Já lá vai o tempo em que a resposta à sacramental pergunta “de onde é?” e consequente resposta “sou timorense”, suscitava um olhar de admiração do perguntador de Bali que assim começava a entabular conversa com o forasteiro.
A causa da admiração tinha a ver logicamente com a independência de Timor-Leste, fruto da coragem do povo sofrido que havia conseguido livrar-se do “imperialismo” javanês. E logo se sucediam os adjectivos qualificativos sobre gente comum, sobre os líderes … Oh!, Ah!, eram exclamações que acompanhavam as adjectivações em crescendo até atingir o grau máximo do superlativo, superior, super, colocado lá no cocuruto da montanha em que certamente moram as qualificações mais elevadas e atribuídas apenas a seres e povos de eleição. E tudo sobre os timorenses! Destes haveria quem se mantivesse indiferente a tanto superlativo? Duvido… Pois é, presunção e água benta…
É preciso dizer que a admiração balinesa não tem nada a ver com a vontade de Bali se apartar do país. Os balineses não são um povo que se interesse pela política. Gostam de estar assim. Contemplativos, naturalmente artistas, para além de praticar intensamente a sua religiosidade, estão muito mais interessados em desenvolver o seu pendor artístico daí resultando notória melhoria de qualidade de vida. Mas, assistir ao longo penar dos timorenses, ao culminar de uma luta difícil e testemunhar o fim glorioso de “tanto sofrimento para tão pequeno povo” - como dizia o título de uma notícia do Público escrita há muitos anos pelo António Marujo -, provocou, naturalmente, reacções de positiva apreciação e de justificado respeito.
Hoje, o olhar é de indisfarçada comiseração.
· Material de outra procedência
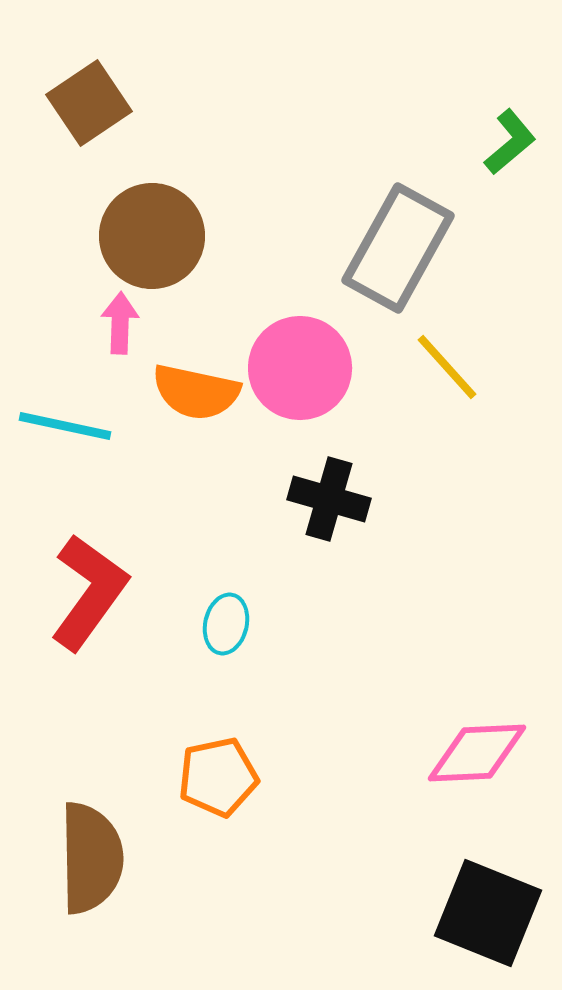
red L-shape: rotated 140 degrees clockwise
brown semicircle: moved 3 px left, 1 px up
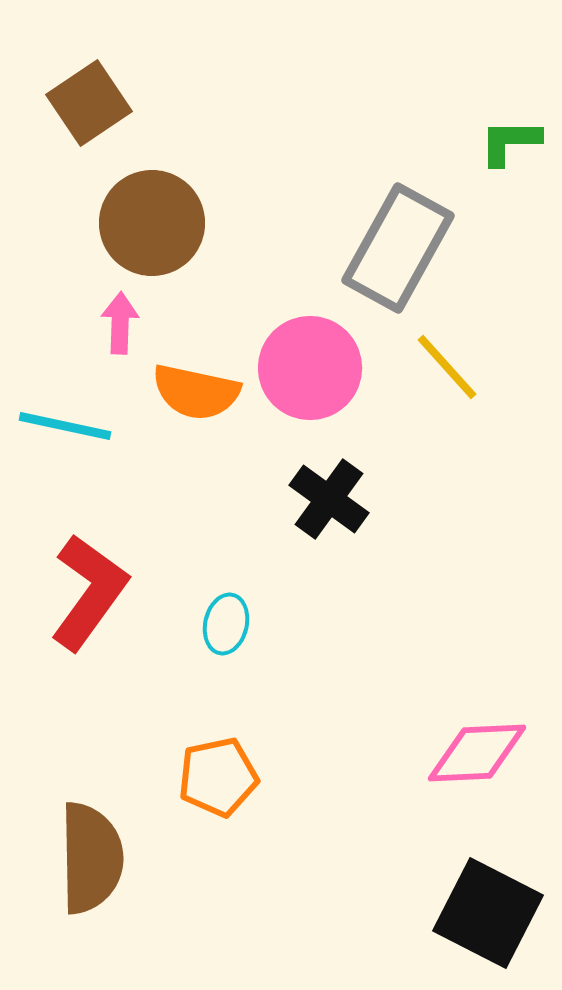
green L-shape: rotated 140 degrees counterclockwise
brown circle: moved 13 px up
pink circle: moved 10 px right
black cross: rotated 20 degrees clockwise
black square: rotated 5 degrees clockwise
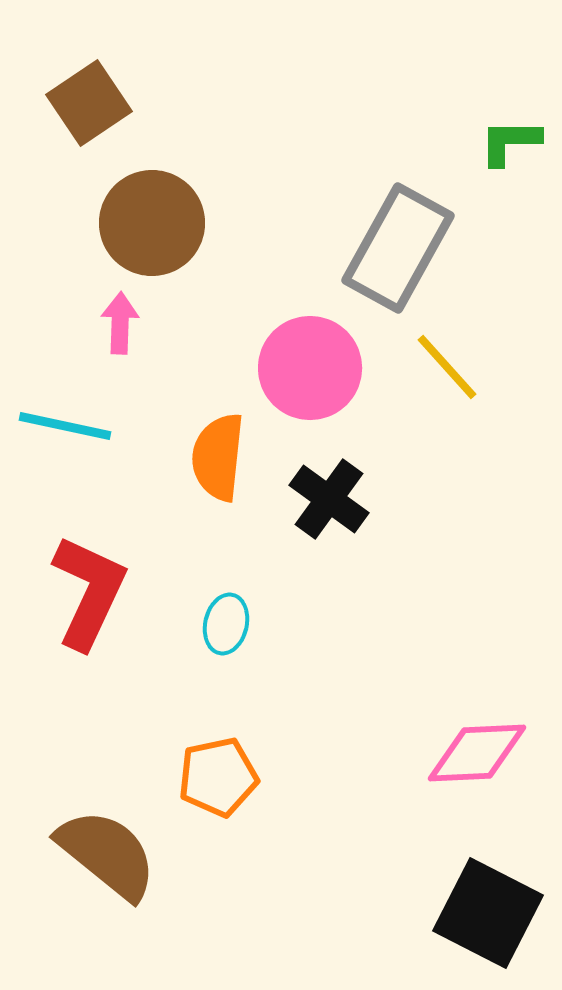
orange semicircle: moved 22 px right, 65 px down; rotated 84 degrees clockwise
red L-shape: rotated 11 degrees counterclockwise
brown semicircle: moved 16 px right, 4 px up; rotated 50 degrees counterclockwise
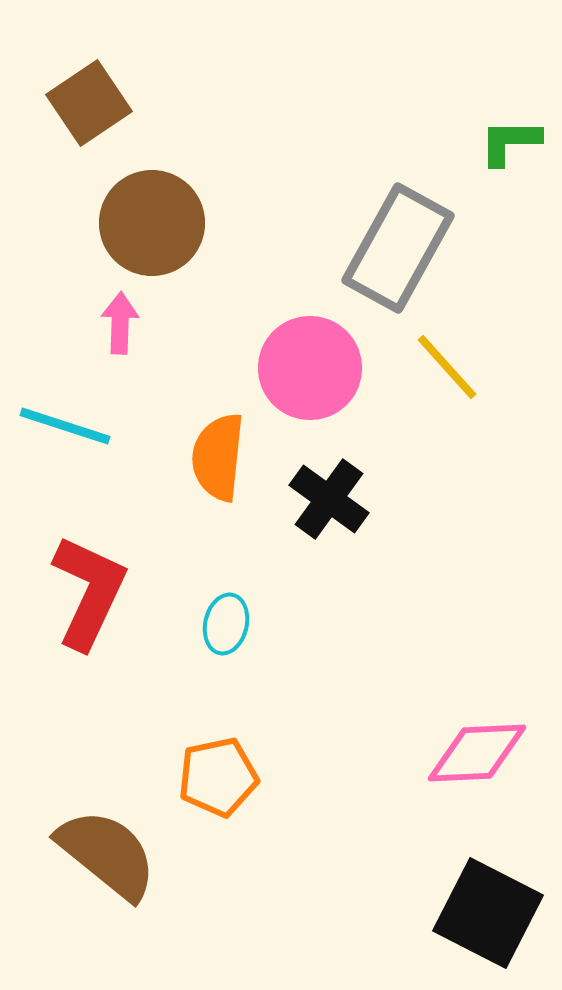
cyan line: rotated 6 degrees clockwise
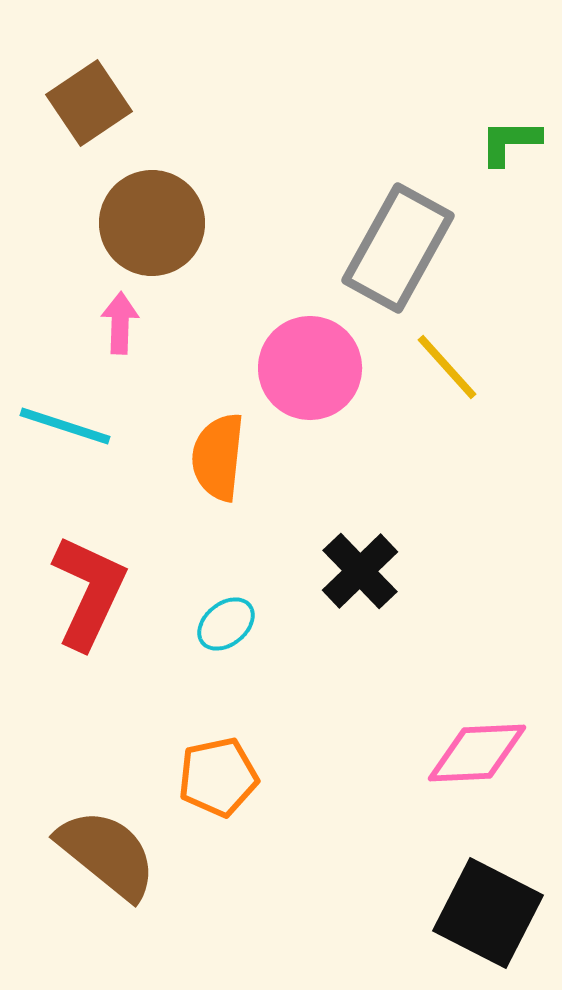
black cross: moved 31 px right, 72 px down; rotated 10 degrees clockwise
cyan ellipse: rotated 38 degrees clockwise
E, sem cerimónia, surgem as inevitáveis perguntas sobre a situação, a crise (sempre elas!), não faltando também o comentário “é uma pena… como foi possível!...”
Bem queria, mas não consigo disfarçar a irritação surda que sinto quando me vejo perante a inevitabilidade de ouvir e ver a lástima das pessoas, mantendo a educação e o decoro necessários até porque sei que a razão não me assiste, pelo que nem tenho de refutar a justeza da sua comiseração, nem a irritação tem a ver directamente com o autor de incómoda questão!
No fundo, a irritação é contra nós, povo timorense. Porque custa ter de reconhecer que, por nossa teimosia, pela leviandade dos actos de alguns, pela compulsiva apetência pelo poder de outros tantos, permitimos que à admiração tivesse sucedido a comiseração… E depois, em reflexão e não tendo ninguém por perto, tenho de engolir em seco quando me ocorre aquele dito sobre a queda ser maior e mais rápida quanto mais rápida e maior for a subida! Mas, porque também é humano que me ponha a questão, era necessário que o tombo fosse tão grande?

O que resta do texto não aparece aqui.